== TASK BRIEF ==
Edit everything from the line containing "A good choice" down to the line containing "The content of" in the records, replacing "good" with "suitable" and leaving the rest untouched. Return only those lines.

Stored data

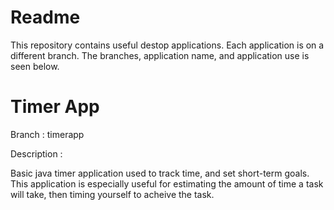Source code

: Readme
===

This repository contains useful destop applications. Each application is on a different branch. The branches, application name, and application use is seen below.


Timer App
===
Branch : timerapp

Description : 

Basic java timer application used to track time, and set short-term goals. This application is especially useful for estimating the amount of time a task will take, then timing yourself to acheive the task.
==
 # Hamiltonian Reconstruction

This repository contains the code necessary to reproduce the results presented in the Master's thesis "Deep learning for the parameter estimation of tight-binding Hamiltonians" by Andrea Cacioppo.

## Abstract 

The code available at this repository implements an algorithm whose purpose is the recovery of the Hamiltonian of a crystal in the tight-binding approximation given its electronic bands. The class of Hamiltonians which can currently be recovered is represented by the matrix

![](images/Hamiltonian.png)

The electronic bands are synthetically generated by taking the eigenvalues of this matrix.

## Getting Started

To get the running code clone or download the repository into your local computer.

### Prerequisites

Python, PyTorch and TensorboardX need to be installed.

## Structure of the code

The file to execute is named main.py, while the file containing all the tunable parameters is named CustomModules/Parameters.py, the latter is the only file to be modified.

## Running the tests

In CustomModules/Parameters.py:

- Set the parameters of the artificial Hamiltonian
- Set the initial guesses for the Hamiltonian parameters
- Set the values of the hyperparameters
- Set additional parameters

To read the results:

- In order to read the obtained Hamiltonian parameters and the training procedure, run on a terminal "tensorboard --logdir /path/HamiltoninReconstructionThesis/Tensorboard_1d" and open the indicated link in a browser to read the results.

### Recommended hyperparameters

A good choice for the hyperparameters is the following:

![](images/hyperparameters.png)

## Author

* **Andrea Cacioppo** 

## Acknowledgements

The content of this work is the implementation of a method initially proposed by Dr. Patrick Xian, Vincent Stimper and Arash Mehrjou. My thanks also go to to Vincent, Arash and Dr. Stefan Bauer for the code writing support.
...
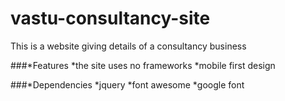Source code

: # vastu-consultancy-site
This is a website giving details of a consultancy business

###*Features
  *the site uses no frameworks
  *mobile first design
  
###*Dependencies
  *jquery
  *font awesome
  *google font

== WRITTEN SOLUTION ==
A suitable choice for the hyperparameters is the following:

![](images/hyperparameters.png)

## Author

* **Andrea Cacioppo** 

## Acknowledgements

The content of this work is the implementation of a method initially proposed by Dr. Patrick Xian, Vincent Stimper and Arash Mehrjou. My thanks also go to to Vincent, Arash and Dr. Stefan Bauer for the code writing support.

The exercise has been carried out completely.